TESTO DA LEGGERE:
★ ★ ★ ★ ★
SABRATHA (Libia) – la guerra oltre a fabbricare morti devasta cultura e memoria
Presenza di gruppi armati, oltre che di predatori di beni archeologici, e assenza di misure concrete di conservazione. Questa la pericolosa situazione in cui si trova l’antica città di Sabratha come altri siti del patrimonio libico, iscritti dall’UNESCO nel luglio 2016 nella lista del “patrimonio mondiale in pericolo”.
Riportiamo un servizio giornalistico (3 ottobre scorso) a cura dell’Agence France Press correlato da bellissime foto visibili in rete.
La città romana di Sabratha si estende su 90 ettari, con una parte lambita e sommersa dal mare, è una delle tre città dell’antica Tripolitania romana, con Oea (l’attuale Tripoli), e Leptis Magna. Oggi è circondata, assediata da vegetazione inselvatichita bruciata dal sole e dal vento marino, è in totale abbandono. La sua conservazione è stata affidata in passato a missioni archeologiche occidentali, ma da quattro anni ormai nessuno se ne occupa, “a causa del caos e della mancanza di sicurezza” conferma il responsabile del Dipartimento delle Antichità della Libia, Mohamed alChakouki.
★ ★ ★ ★ ★
DATI IN INGRESSO:
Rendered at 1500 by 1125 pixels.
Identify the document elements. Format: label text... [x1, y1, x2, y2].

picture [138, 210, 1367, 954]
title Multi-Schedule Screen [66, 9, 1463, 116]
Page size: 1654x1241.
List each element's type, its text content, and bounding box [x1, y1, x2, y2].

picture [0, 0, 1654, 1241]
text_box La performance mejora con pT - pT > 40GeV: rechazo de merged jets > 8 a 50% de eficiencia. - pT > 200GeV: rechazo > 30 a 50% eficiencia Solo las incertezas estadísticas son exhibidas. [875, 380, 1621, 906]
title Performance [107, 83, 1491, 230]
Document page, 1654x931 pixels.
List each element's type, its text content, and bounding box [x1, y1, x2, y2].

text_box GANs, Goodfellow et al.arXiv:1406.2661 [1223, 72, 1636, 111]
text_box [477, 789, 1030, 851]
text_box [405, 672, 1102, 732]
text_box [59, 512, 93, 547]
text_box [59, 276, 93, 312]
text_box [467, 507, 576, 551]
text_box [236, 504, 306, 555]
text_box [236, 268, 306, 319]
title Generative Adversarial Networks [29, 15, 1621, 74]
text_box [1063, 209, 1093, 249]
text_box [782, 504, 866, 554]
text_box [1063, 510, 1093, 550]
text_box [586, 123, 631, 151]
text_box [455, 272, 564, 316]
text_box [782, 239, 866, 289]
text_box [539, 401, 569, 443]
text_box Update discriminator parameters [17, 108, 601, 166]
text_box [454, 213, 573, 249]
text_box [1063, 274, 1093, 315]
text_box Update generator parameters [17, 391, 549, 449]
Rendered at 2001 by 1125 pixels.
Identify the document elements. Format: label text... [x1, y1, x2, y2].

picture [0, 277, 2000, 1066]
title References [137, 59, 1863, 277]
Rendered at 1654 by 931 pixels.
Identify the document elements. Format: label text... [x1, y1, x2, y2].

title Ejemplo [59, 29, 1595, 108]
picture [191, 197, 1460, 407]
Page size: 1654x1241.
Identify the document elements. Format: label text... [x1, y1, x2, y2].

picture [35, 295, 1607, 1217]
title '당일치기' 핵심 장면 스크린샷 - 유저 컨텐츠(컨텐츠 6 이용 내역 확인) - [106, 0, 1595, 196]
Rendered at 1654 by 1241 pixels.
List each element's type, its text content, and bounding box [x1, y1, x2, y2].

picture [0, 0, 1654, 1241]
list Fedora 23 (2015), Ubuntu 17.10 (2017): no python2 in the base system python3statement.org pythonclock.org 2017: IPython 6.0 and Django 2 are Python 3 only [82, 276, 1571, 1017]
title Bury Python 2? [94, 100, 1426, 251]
★ ★ ★ ★ ★
COMPITI:
(1) Elenca le città dell'antica Tripolitania romana indicate nel testo su Sabratha.
(2) Riscrivi il tratto delle righe che va dall'inizio fino alla riga con "title Performance [107, 83, 1491, 230]" compresa, mettendo "Detect" al posto di "Identify". Tutto il resto deve restare identico.

SOLUZIONI:
(1) Sabratha, Oea (l'attuale Tripoli) e Leptis Magna.

(2)
Rendered at 1500 by 1125 pixels.
Detect the document elements. Format: label text... [x1, y1, x2, y2].

picture [138, 210, 1367, 954]
title Multi-Schedule Screen [66, 9, 1463, 116]
Page size: 1654x1241.
List each element's type, its text content, and bounding box [x1, y1, x2, y2].

picture [0, 0, 1654, 1241]
text_box La performance mejora con pT - pT > 40GeV: rechazo de merged jets > 8 a 50% de eficiencia. - pT > 200GeV: rechazo > 30 a 50% eficiencia Solo las incertezas estadísticas son exhibidas. [875, 380, 1621, 906]
title Performance [107, 83, 1491, 230]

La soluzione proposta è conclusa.